While a student here, Makarenko wrote some articles for the local newspaper. Her favorite piece she wrote was about Americans not being able to adopt Russian children because of Russian law. The thrust of her piece was to change the law.
She worked at an orphanage in her home country and saw how broken families lead to alcohol and drug abuse.
Makarenko says Blooming Prairie has always been friendly to her. "Blooming Prairie people knew I was coming long before I arrived," she said.
"My country is not as friendly as here," she shared her opinion. She visited the Blooming Prairie Cancer Group auctions Sept. 7-8 and was most impressed with the caring atmosphere.
She says Russian people live in a bubble and don't exchange greetings like Americans do. "In Russia, we don't talk to strangers. Here, if people see someone in trouble, they are ready to help."
Makarenko said she was quickly introduced to Minnesota Nice.

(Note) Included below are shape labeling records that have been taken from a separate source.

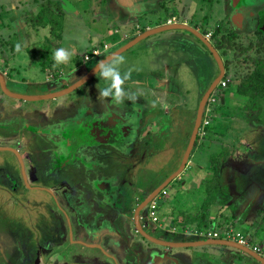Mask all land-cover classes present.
Listing matches in <instances>:
<instances>
[{
  "label": "rangeland",
  "instance_id": "1",
  "mask_svg": "<svg viewBox=\"0 0 264 264\" xmlns=\"http://www.w3.org/2000/svg\"><path fill=\"white\" fill-rule=\"evenodd\" d=\"M98 1H90L93 11L75 3L76 10L81 13L79 17L76 12L64 14L61 29L67 28L78 40V43H66L68 46H65L71 56L64 61L63 73L76 69L67 77L77 74L76 78L80 79L108 52L104 51L101 57L83 63L84 54L91 49L161 26L168 19L202 33L216 49L225 68L224 76L206 100L196 143L184 171L164 188L165 193L160 192L148 204L139 217L140 225L153 237L176 235L174 238L181 241L212 239L208 233L217 231L223 234L224 228L229 226L247 238L248 248L254 251L255 247L256 252L264 257V201L262 204L255 201L258 195L264 198V73L256 70L258 61L264 59V50L259 44L264 4L243 6L235 0H144L138 4L142 10L146 9L143 16L144 12L137 11L140 8L136 7L135 0L123 2L122 6L115 0L103 1L102 5H98ZM111 4L114 11L108 9ZM96 11L98 17L92 22ZM47 15L45 18L49 19L53 13ZM108 15L114 20L107 27H100L104 24L103 17ZM166 32L155 33L148 40L169 37L171 33H185L178 28ZM186 39L187 36L175 44L153 43L151 46L147 45L148 40H141L119 54L124 60L114 66L119 68L125 80L131 76L140 79L144 72L149 71L150 76L162 75L168 81V93L166 98H161L160 104L162 118L156 128L161 135L157 141L160 146L150 150L154 152L146 155L135 167L136 170L140 168L141 175L138 177L134 168L126 170L123 160H117V166L109 171L123 177L119 192L124 193L123 199H127L125 207L131 211L139 200L146 198L156 185L179 167L196 117L197 102L219 75V66L212 53L208 59L199 45L191 46ZM122 43L124 41L113 48ZM45 45L48 52L44 54H47L44 72H37L42 79L48 78L49 74H59V66L54 64L50 68L47 61L54 53L49 48L51 43ZM177 45L184 51L199 53L195 69L177 66L178 59L171 56L169 49ZM166 65L170 67L165 68ZM30 71L28 68L27 73ZM20 74H24L23 70ZM97 77L102 79L99 90L108 87L110 79L98 72L75 89V93L72 91L60 97V102L68 106V110L64 109L66 115L78 110L83 102L93 106ZM69 82L72 80L65 85ZM52 85L61 87L57 82ZM85 91L93 92V95H85ZM156 95L159 96L158 93ZM36 105L40 106V103ZM172 105L178 107L173 108L181 114L178 119L167 118ZM0 123V138L8 140L4 134L14 133L17 123L15 119ZM39 140L33 135L29 143L32 151L21 153L23 165L14 153L0 151V264H155L152 259L155 250L152 248L156 244L137 232L131 214L125 222L123 216L114 215L117 211L111 213L114 227L125 230L121 234L126 237L125 245L115 243L118 236L107 230L92 228L93 231H85L77 227L78 218L71 203L77 204L79 198L70 189L69 194L67 191L77 183L78 173L67 169L59 175L48 176L47 172L40 171L39 157L43 156V145ZM11 145H16L15 141ZM141 179L144 181L142 186ZM145 183L146 188H143ZM153 201L157 222L148 215ZM82 222L101 225L103 220L87 216ZM172 225L178 232L172 231ZM184 229L193 230V234L181 233ZM204 246L186 250L194 256L209 252L215 259L208 260L203 256L201 259L193 258L189 264H216L219 257L228 259L229 264H261L233 247ZM173 264L184 263L174 261Z\"/></svg>",
  "mask_w": 264,
  "mask_h": 264
},
{
  "label": "flooded vegetation",
  "instance_id": "2",
  "mask_svg": "<svg viewBox=\"0 0 264 264\" xmlns=\"http://www.w3.org/2000/svg\"><path fill=\"white\" fill-rule=\"evenodd\" d=\"M239 5L249 6L245 0H242V3H239ZM142 12H144V16L146 14V9H143ZM143 18L144 17L141 19ZM166 24L185 25L184 23L171 22V19H168ZM178 29L185 33L174 34L176 36L171 33L169 37H157V39L151 41L148 39L155 34L152 33L141 38L138 42L141 40H148V46H151L153 43L170 45L171 43L175 44V41L183 40V38L187 36L186 40L188 43H191V46H194L195 44L199 45L204 55L209 59L211 52L198 36L187 29ZM146 30H150V28ZM166 31L161 32L167 33ZM143 32L130 34V36L123 39L119 38L108 46L102 44V47H98L102 52L100 57L104 54V51L108 52L103 55L98 62L106 56L114 53ZM202 36L209 42L203 34ZM121 41H124V43L113 48ZM172 41H174V43ZM169 49L171 56L178 59V67H185L186 65L189 70L195 69V66H197L195 60L199 57V53L193 54L194 51L192 53H190V51H184L179 48V45H177L176 48L170 47ZM117 56H119V54ZM117 56H114L108 62H111ZM167 67L170 66L166 65L165 68ZM98 72L99 70L91 78L95 77ZM149 74V71L144 72L140 79L132 76L127 80L123 79V83L120 85L123 89V94L120 96L119 100H116L111 92L109 96L100 95L99 86L102 84V81H100L102 79L97 77V90L94 92V99L96 101L93 106L83 102L78 110L74 109V113L70 114L69 112L67 115L65 114V116H62V119L59 121V118L57 120L54 119L58 124L57 129L50 134H45L43 138L44 146L42 151L47 154H45V156H47L50 161L46 162V164L41 163L39 167L40 171L43 170L47 172L46 175L48 176L59 175V173L67 169H73L74 171H77L75 173H78V177L76 176L77 183H75L78 187L75 188V185H73V188L70 187L67 191L69 194L70 189L71 193L78 195L79 198L77 204L75 202L71 203V207L75 212L74 215L78 218L77 224L79 225L77 227L85 231H93L92 228L107 230L109 233L111 232L118 235V239L114 242H118L117 244L120 243L121 245L126 244V240H124L126 237L121 235L125 230L121 231L114 227L115 224H113V219L111 217L112 211H117V214H114L115 216H123L124 218L122 220L125 222L126 218L131 214L135 223V211L145 198L141 201L139 200L132 211L129 208H126L127 199L124 200V193L119 192L121 189L120 185H122L121 179H123V177H119L118 174L110 173L109 171L117 166V160H123L126 163V165H124L127 168L126 170L135 169L137 165L139 166V162H141L146 155L154 152L150 150L160 146L157 141L160 139L161 135L157 132L156 128L158 121L162 118L160 104L162 103L161 98H166V94L168 93V81L162 75L152 77ZM83 76H81L80 79ZM76 80L78 81L79 79ZM76 80L74 82H76ZM69 85L70 83L65 85V87ZM81 86H83V84ZM112 91H114V89ZM89 93L90 92L88 91L84 92L85 95ZM156 93H158L159 96H157ZM91 94L93 95V92H91L90 95ZM188 94L192 97L191 93ZM203 95L204 94L200 96L197 102V108ZM146 101H148V103ZM144 102L145 104H143ZM174 106H170V114L167 115V118L178 119L179 115H181L179 111H173L178 108H174ZM65 108L67 110L66 106ZM204 108L205 107H203V110ZM175 112L176 114H174ZM108 159H110V161H108ZM139 169L140 168L138 167L137 170H134V172L138 173V177L141 175V170ZM142 179L140 183L141 186L144 183ZM146 184L147 183L143 185V188ZM155 187H157V185ZM154 189L155 188H153L148 195ZM146 207L139 210L138 217L142 215ZM87 216L101 219L103 220V223L100 225L96 222L95 224H86L82 222V219ZM141 227L146 232V228L143 225H141Z\"/></svg>",
  "mask_w": 264,
  "mask_h": 264
},
{
  "label": "crops",
  "instance_id": "3",
  "mask_svg": "<svg viewBox=\"0 0 264 264\" xmlns=\"http://www.w3.org/2000/svg\"><path fill=\"white\" fill-rule=\"evenodd\" d=\"M90 1L93 0H0V74L3 76L9 92L23 96H42L63 89L65 87V82L67 81L72 80V82H74L78 79L76 78L77 74L70 78L67 77L69 72L72 71L73 73L76 69H70L68 72H65L67 75L64 74L63 66L65 65V62L63 61L57 63L53 55L49 56V59L47 60L48 64L50 65V68H52V65L54 64L58 65V72L63 75L60 76L58 73L56 75L49 74L48 78L45 77L42 79L37 72L41 70L43 71L44 65H46L47 54L44 55L48 52L44 47L46 46V43H51L49 48L53 51L61 47L66 48V43H78V40H75L68 29L63 28V26V29H61L60 32L61 38L56 39L52 37V25L55 23L51 20V18L54 16L55 19H58L56 25L61 27V22H64V14L67 16L69 15L68 13L76 12L75 14H77L78 17L81 15L80 11L76 10L75 3H80L82 7L85 6L87 9L89 8L93 11L94 7L91 5ZM103 1L106 0H99L98 5H102L104 3ZM131 1L133 0H115L114 2L117 5L122 6L123 2L128 3ZM143 1L144 0H135L136 7H138L139 2ZM46 2H49L55 10L53 16L49 18L48 21L44 18L46 23L43 26H32L31 19L41 11L42 5ZM109 7L111 8H108L109 10L114 11L113 4ZM138 8L140 9L137 11H142L141 7ZM97 13L98 12L96 11V13L92 15V22H94V20L98 17ZM103 20L104 24L100 27H107V25H109L114 19L108 15L103 17ZM102 29L97 30L101 32ZM97 33L98 32H96V34ZM104 44H106V46L109 45L107 43ZM17 45L20 46L19 50H17ZM97 63L98 60L93 64V66H91V68H93ZM28 68H31L29 73H27ZM22 70L24 74H20ZM23 75H26V77H22ZM54 82H57L58 85L61 84V87L57 88L55 85H52ZM72 82L69 83L71 84ZM9 83H11L10 85L12 88L9 86ZM62 96L48 99L19 98L4 92L0 85V122L15 119L17 123V128L14 130V133L11 132L10 134H4L9 138L8 140L2 141V138H0V151H10L14 153L19 162L23 165V157L21 153H28V151H32L29 149V143L31 142L33 135L38 137L40 139L39 141H41V144L43 145V138L45 134H50L57 129L58 124L57 121H55L57 120L56 117L58 116V121L62 119L64 109L66 110V103L63 104L60 102V97ZM36 103H40V106H37ZM52 103L54 104L52 105ZM66 107L68 110V106ZM1 124L2 123H0V125ZM6 134H9V136ZM5 141H15L16 145H11L12 142L11 144L2 143ZM45 154L46 153L43 152V156L41 158L39 157L40 162L44 164L50 161ZM44 157H46V159ZM25 184L29 187L27 183ZM76 187H78V185L75 184V188ZM61 191L64 190L62 189ZM255 201L262 204L264 198H262V195H258ZM240 225L243 224L241 223ZM171 227L173 228V225ZM115 236L118 235L115 234ZM174 237H176V235H169L167 238H156L169 242L197 241L188 239L181 241ZM209 245L212 247L213 244ZM209 245H205L204 247H209ZM198 247L201 246L180 247L156 244V246L152 248V250H155V257L152 259L155 264H173L174 261H183L184 264H189L193 258H200L203 256H207L206 259L208 260L209 258H211L210 260L215 259V257H212L209 252L206 253L207 255L204 252L198 254L194 249V253L198 254L197 256H194L186 250L190 248L197 249ZM215 247L219 246L215 245ZM216 261L219 264H229L227 262L228 259L221 257H219Z\"/></svg>",
  "mask_w": 264,
  "mask_h": 264
},
{
  "label": "water",
  "instance_id": "4",
  "mask_svg": "<svg viewBox=\"0 0 264 264\" xmlns=\"http://www.w3.org/2000/svg\"><path fill=\"white\" fill-rule=\"evenodd\" d=\"M245 2L247 4H249V5H254V4L255 5H263L264 4V0H245ZM174 28L187 29V30L193 32L196 36H198L205 43V45L208 47V49L210 50V52L212 53V55L214 56L215 60L218 63L219 75L215 78L213 83L205 91L204 95L201 98V101L199 102V105H198V108H197V113H196L194 127H193L192 133L190 135L187 147L185 149V152L183 154V157H182V160H181V163H180L179 167L177 168V170L175 172H173L170 176H168L159 186H157L137 207V209L135 211V224H136L137 231H138L139 234H141L147 240H149V241H151V242H153L155 244H160V245H163V246L186 247V246H201V245L213 244V245H223V246L233 247V248L241 250V251L245 252L246 254L250 255L252 258L257 260L261 264H264V257L263 256H261L260 254H258L257 252H254L253 250H251L247 246H244V245H242V244H240V243H238L236 241L225 240V239H205V240H197V241H192V242H169V241H163V240L157 239L155 237H152L151 235L146 233L142 229V227H141V225L139 223V217H138L139 210L144 208V207H146L164 188L167 187V185L172 180H174L176 177H178L184 171V169L186 167V164H187V161H188V158L190 156V153H191V151H192V149L194 147L195 141H196V136H197L200 124H201L202 111H203L204 104H205L206 100L208 99L209 95L211 94L212 90L220 82V80L222 79V77L224 76V73H225V68H224L223 62L221 61L216 49L196 29H194V28H192L190 26H187V25H182V24H166V25L159 26V27H156V28H153V29H150V30H146L141 35L137 36L132 41H130L129 43L125 44L124 46H122L121 48L116 50L114 53H112V54L106 56L104 59L100 60L81 79H79L78 81L70 84L69 86H67V87H65V88H63L61 90H58L56 92H53V93L45 94V95H42V96H23V95H19V94H13V93L8 91V89L6 87L5 80H4V78H3V76L1 74H0V85H1V87H2L4 92H6L8 94H12L14 96H17L19 98H28V99H45L46 98V99H48V98H55V97H59V96H62V95H66V94L74 91L76 88L80 87L86 81H88L99 70V66L98 65H99V63L101 61L108 62L111 58H113L114 56H117L121 52H123L126 49H128L129 47L133 46L141 38H144V37H146L149 34L156 33V32H161V31H166V30H170V29H174Z\"/></svg>",
  "mask_w": 264,
  "mask_h": 264
},
{
  "label": "clouds",
  "instance_id": "5",
  "mask_svg": "<svg viewBox=\"0 0 264 264\" xmlns=\"http://www.w3.org/2000/svg\"><path fill=\"white\" fill-rule=\"evenodd\" d=\"M46 34V33H45ZM17 50H19V45L16 46ZM54 59L56 60L57 63L66 61L70 58L71 52L66 50L65 48H57L54 50L53 53ZM124 60L123 56H117L115 60L112 62H104L101 61L99 63V72L100 75L110 79V84L108 87L102 88L100 90V95L101 96H109L110 92L113 95V97L116 100H119L120 96L123 94V89L120 87V85L123 83V79L121 77L120 71L118 67H114L118 65L121 61ZM127 77V74H125V77ZM114 89V91H112Z\"/></svg>",
  "mask_w": 264,
  "mask_h": 264
},
{
  "label": "built area",
  "instance_id": "6",
  "mask_svg": "<svg viewBox=\"0 0 264 264\" xmlns=\"http://www.w3.org/2000/svg\"><path fill=\"white\" fill-rule=\"evenodd\" d=\"M106 48V46H105ZM102 54V52L98 48L92 49L89 53H85L83 56V63L89 62L92 58H97ZM60 74V73H59ZM63 74H60V76ZM162 193H165L164 189L161 191ZM149 217L152 221L157 222L158 217H157V210H156V205L155 202L153 201L150 206H149ZM172 231L178 232L177 229L173 226ZM193 230H181V233L187 235V234H193ZM223 234H219L217 231H212L208 233L207 235L212 238V239H225V240H232L236 241L244 246L248 247L247 244V238L244 237L243 234L239 232H234L233 228L226 226L223 230ZM254 252H256V248L254 247Z\"/></svg>",
  "mask_w": 264,
  "mask_h": 264
},
{
  "label": "trees",
  "instance_id": "7",
  "mask_svg": "<svg viewBox=\"0 0 264 264\" xmlns=\"http://www.w3.org/2000/svg\"><path fill=\"white\" fill-rule=\"evenodd\" d=\"M235 1L237 4L242 3V0H235ZM48 10L51 11L50 13H54V11H55L53 9V7L50 5V3L46 2L45 4L42 5L41 11L35 17H33L31 19L32 26H43V25H45L46 21L44 20V18L46 16H48L47 14H50V13H48ZM52 20L55 23L52 25V35L54 38L60 39L61 38V35H60L61 27L56 25L57 20H55V19H52ZM47 21H48V19H47ZM261 29L262 30L260 32L259 44H260L261 49L264 50V14L262 15V18H261ZM229 48H231V47L229 46ZM257 64H259L258 65L259 67H257V69H256L257 72L258 73H261V72L264 73V59L263 58L260 59ZM218 177H220V171L219 170H218ZM210 223L214 225V221H211ZM186 226H187V224H186Z\"/></svg>",
  "mask_w": 264,
  "mask_h": 264
}]
</instances>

During her exchange visit six years ago, Makarenko became a farm girl of sorts. "I spent time with dad (Jim) in the field and even drove a tractor once," she said. "I never had seen a corn field before," she said.
She said she learned quickly that farming is extremely important in Blooming Prairie, but family comes first.
Makarenko has loved her re-visit to Blooming Prairie. She was reacquainted with the O'Connors' family dog, Murphy, a yellow lab. "He was my best friend six years ago," she said.
Murphy passed away while Makarenko was at the O'Connors' farm.
She has two dogs in Russia, one with her mother and the other, Jane, staying with Makarenko and her boyfriend in their apartment.
Often asked about world politics, Makarenko said she "is not really into it" but does follow some of the bantering. "Dad (Jim) says I hacked the election," Makarenko chuckles.
She looks at the power struggle between Trump and Putin as being childish. "It's like one kid getting a toy taken away by another kid," she observes.
News is controlled by the Russian government, Makarenko believes. She gave an example of a huge fire at a movie theater where 64 people died. She said official news reports did not come out until long after. Rumors thus permeated the Internet and thus turned into fake news.
Makarenko hopes to return to America but says her country does not want their people coming to America. Obtaining a Visa is becoming more difficult, she says. Five Visa centers were available months ago and now only one is open.
Older people are against the United States, carrying Cold War attitudes from years past, she says. Many Russian people don't believe there are nice people in America, Makarenko continues to explain.
Russia's currency value is worsening rapidly, Makarenko informs.
"It's a totally different experience in America," she says. "I loved school here in Blooming Prairie and love the cultural traditions here like toilet paper night (papering yards during Homecoming)."
The only thing Makarenko said she has missed while being in Blooming prairie is the Fourth of July celebration in BP. She hopes to return for that some day.
"It's so quiet and nice here. I feel so relaxed. I also love the energy shown by the people here. Everyone cares about you,” she said. "I'm so lucky."